The fact that organic agriculture systems also absorb and retain significant amounts of carbon in the soil has implications for global warming, Pimentel said, pointing out that soil carbon in the organic systems increased by 15 to 28 percent, the equivalent of taking about 3,500 pounds of carbon dioxide per hectare out of the air.
Among the study's other findings:
# In the drought years, 1988 to 1998, corn yields in the legume-based system were 22 percent higher than yields in the conventional system.
# The soil nitrogen levels in the organic farming systems increased 8 to 15 percent. Nitrate leaching was about equivalent in the organic and conventional farming systems.
# Organic farming reduced local and regional groundwater pollution by not applying agricultural chemicals.

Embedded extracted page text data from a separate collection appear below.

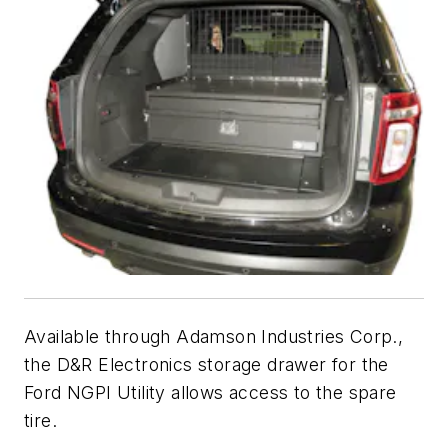
Available through Adamson Industries Corp.,
the D&R Electronics storage drawer for the
Ford NGPI Utility allows access to the spare
tire.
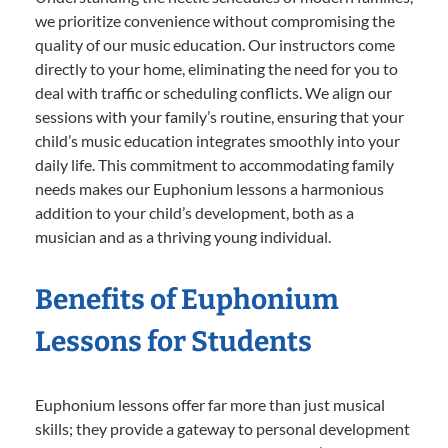
we prioritize convenience without compromising the
quality of our music education. Our instructors come
directly to your home, eliminating the need for you to
deal with traffic or scheduling conflicts. We align our
sessions with your family’s routine, ensuring that your
child’s music education integrates smoothly into your
daily life. This commitment to accommodating family
needs makes our Euphonium lessons a harmonious
addition to your child’s development, both as a
musician and as a thriving young individual.
Benefits of Euphonium
Lessons for Students
Euphonium lessons offer far more than just musical
skills; they provide a gateway to personal development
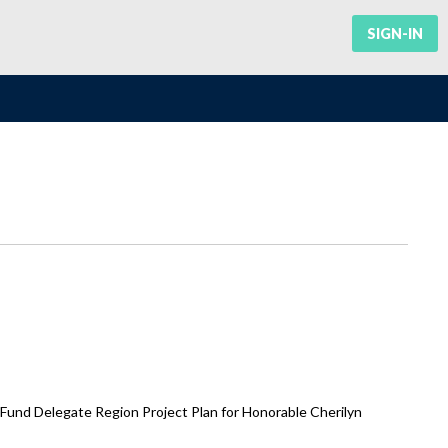
SIGN-IN
 Fund Delegate Region Project Plan for Honorable Cherilyn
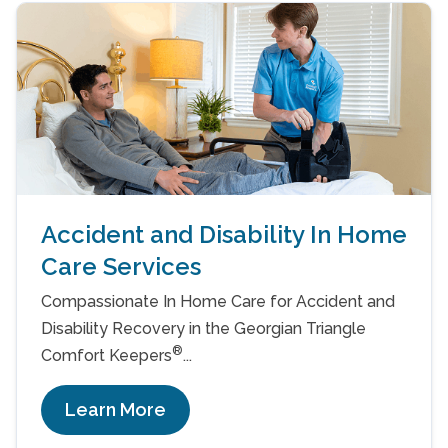
Accident and Disability In Home
Care Services
Compassionate In Home Care for Accident and
Disability Recovery in the Georgian Triangle
®
Comfort Keepers
...
Learn More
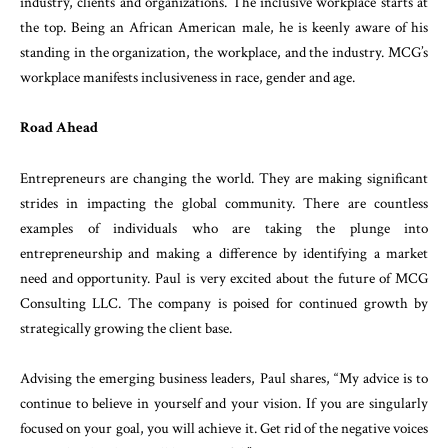
industry, clients and organizations. The inclusive workplace starts at
the top. Being an African American male, he is keenly aware of his
standing in the organization, the workplace, and the industry. MCG’s
workplace manifests inclusiveness in race, gender and age.
Road Ahead
Entrepreneurs are changing the world. They are making significant
strides in impacting the global community. There are countless
examples of individuals who are taking the plunge into
entrepreneurship and making a difference by identifying a market
need and opportunity. Paul is very excited about the future of MCG
Consulting LLC. The company is poised for continued growth by
strategically growing the client base.
Advising the emerging business leaders, Paul shares, “My advice is to
continue to believe in yourself and your vision. If you are singularly
focused on your goal, you will achieve it. Get rid of the negative voices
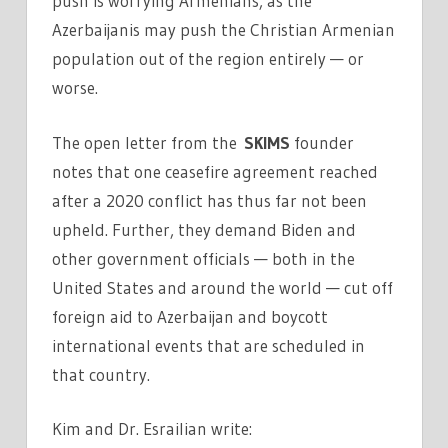
push is worrying Armenians, as the
Azerbaijanis may push the Christian Armenian
population out of the region entirely — or
worse.
The open letter from the
SKIMS
founder
notes that one ceasefire agreement reached
after a 2020 conflict has thus far not been
upheld. Further, they demand Biden and
other government officials — both in the
United States and around the world — cut off
foreign aid to Azerbaijan and boycott
international events that are scheduled in
that country.
Kim and Dr. Esrailian write:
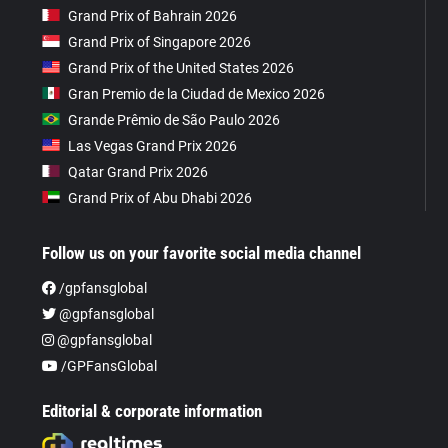
Grand Prix of Bahrain 2026
Grand Prix of Singapore 2026
Grand Prix of the United States 2026
Gran Premio de la Ciudad de Mexico 2026
Grande Prêmio de São Paulo 2026
Las Vegas Grand Prix 2026
Qatar Grand Prix 2026
Grand Prix of Abu Dhabi 2026
Follow us on your favorite social media channel
/gpfansglobal
@gpfansglobal
@gpfansglobal
/GPFansGlobal
Editorial & corporate information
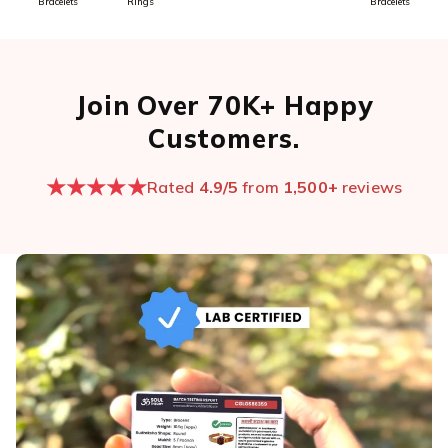
Bracelets
Rings
Bracelets
Join Over 70K+ Happy
Customers.
★★★★★
Rated
4.9/5
from
1,500+
reviews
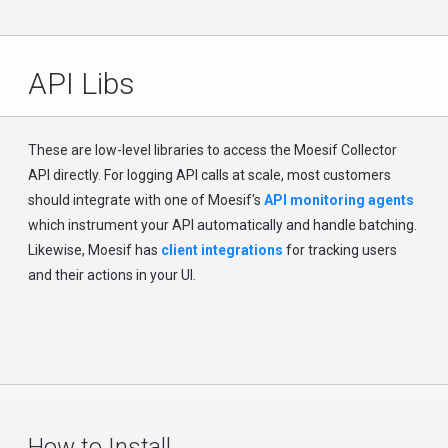
API Libs
These are low-level libraries to access the Moesif Collector
API directly. For logging API calls at scale, most customers
should integrate with one of Moesif's
API monitoring agents
which instrument your API automatically and handle batching.
Likewise, Moesif has
client integrations
for tracking users
and their actions in your UI.
How to Install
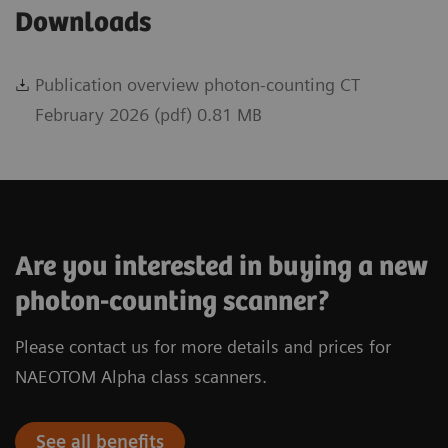
Downloads
Publication overview photon-counting CT
February 2026 (pdf) 0.81 MB
Are you interested in buying a new
photon-counting scanner?
Please contact us for more details and prices for
NAEOTOM Alpha class scanners.
See all benefits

Pimentel noted that although cash crops cannot be grown as frequently over time on organic farms because of the dependence on cultural practices to supply nutrients and control pests and because labor costs average about 15 percent higher in organic farming systems, the higher prices that organic foods command in the marketplace still make the net economic return per acre either equal to or higher than that of conventionally produced crops.
Organic farming can compete effectively in growing corn, soybeans, wheat, barley and other grains, Pimentel said, but it might not be as favorable for growing such crops as grapes, apples, cherries and potatoes, which have greater pest problems.